Roasted Beet Hummus (Printable Version)

Vibrant dip blending roasted beets with creamy tahini, lemon, and garlic for a colorful appetizer.

# What You Need:

→ Vegetables

01 - 1 medium beet (about 6.3 oz), trimmed and scrubbed
02 - 1 small garlic clove, peeled

→ Legumes

03 - 1 can (14 oz) chickpeas, drained and rinsed

→ Tahini & Flavorings

04 - 3 tablespoons tahini
05 - 2 tablespoons fresh lemon juice
06 - 2 tablespoons extra-virgin olive oil, plus more for drizzling
07 - ½ teaspoon ground cumin
08 - ¼ teaspoon sea salt, or to taste
09 - 2 to 3 tablespoons cold water, as needed

# Steps:

01 - Preheat oven to 400°F. Wrap the beet in foil and roast on a baking sheet for 40 to 45 minutes until fork-tender. Cool, peel, and roughly chop.
02 - In a food processor, combine roasted beet, chickpeas, garlic, tahini, lemon juice, olive oil, cumin, and salt. Blend until smooth, scraping sides as needed.
03 - With motor running, add cold water 1 tablespoon at a time until hummus reaches desired creamy consistency.
04 - Taste and adjust seasoning with additional salt or lemon juice as desired.
05 - Transfer to serving bowl.

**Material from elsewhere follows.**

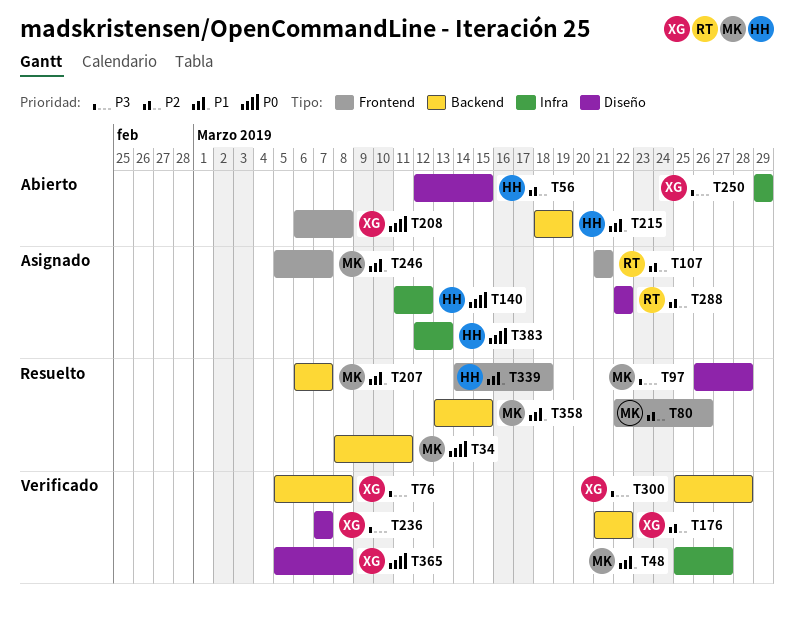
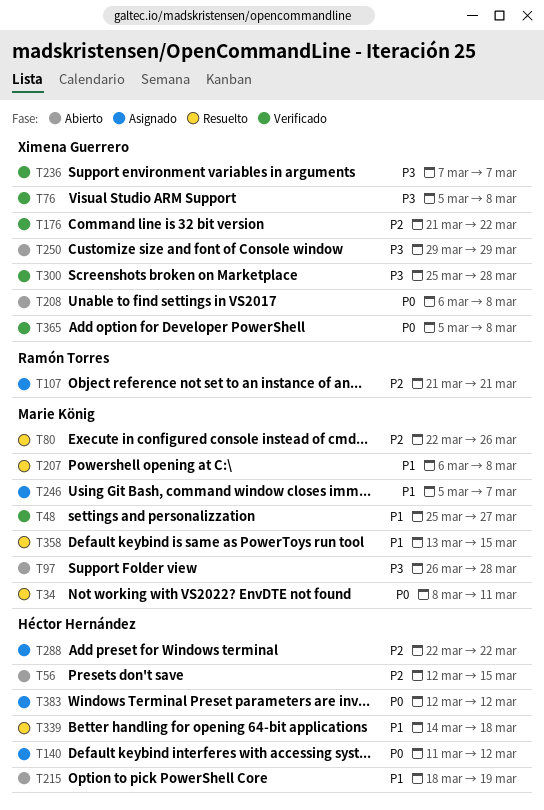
T97, status: Resuelto -> Abierto
T207, due: Mar 7 -> Mar 8
T288, owner: Ramón Torres -> Héctor Hernández
T383, due: Mar 13 -> Mar 12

Drizzle with extra olive oil and garnish with chopped parsley, sesame seeds, or cumin if desired.

# Expert Advice:

01 -
  • It looks like you spent hours in the kitchen when it's honestly just roasting and blending.
  • Your guests will never guess the secret ingredient is humble beets—they'll swear it's something far more complicated.
  • It's naturally vegan and gluten-free, so you're never awkwardly asking guests about their diets.
  • The earthiness paired with brightness feels both grounding and exciting, like a flavor you didn't know you were missing.
02 -
  • If your hummus tastes flat or one-dimensional, it's probably begging for more lemon juice—acid is what brings the entire flavor profile into focus.
  • Using canned chickpeas that you've rinsed thoroughly makes a creamier dip than cooking them from dried; the starch from the canning liquid can work against your texture goals.
  • Roasting the beet whole and unpeeled keeps all the sweet flavor locked in; if you peel it raw, you lose some of that concentrated earthiness.
03 -
  • Invest in good tahini—it's worth the few extra dollars, and one jar lasts through multiple batches of this hummus.
  • If your food processor struggles or you don't own one, a high-powered blender works beautifully; just pulse in short bursts to avoid overheating.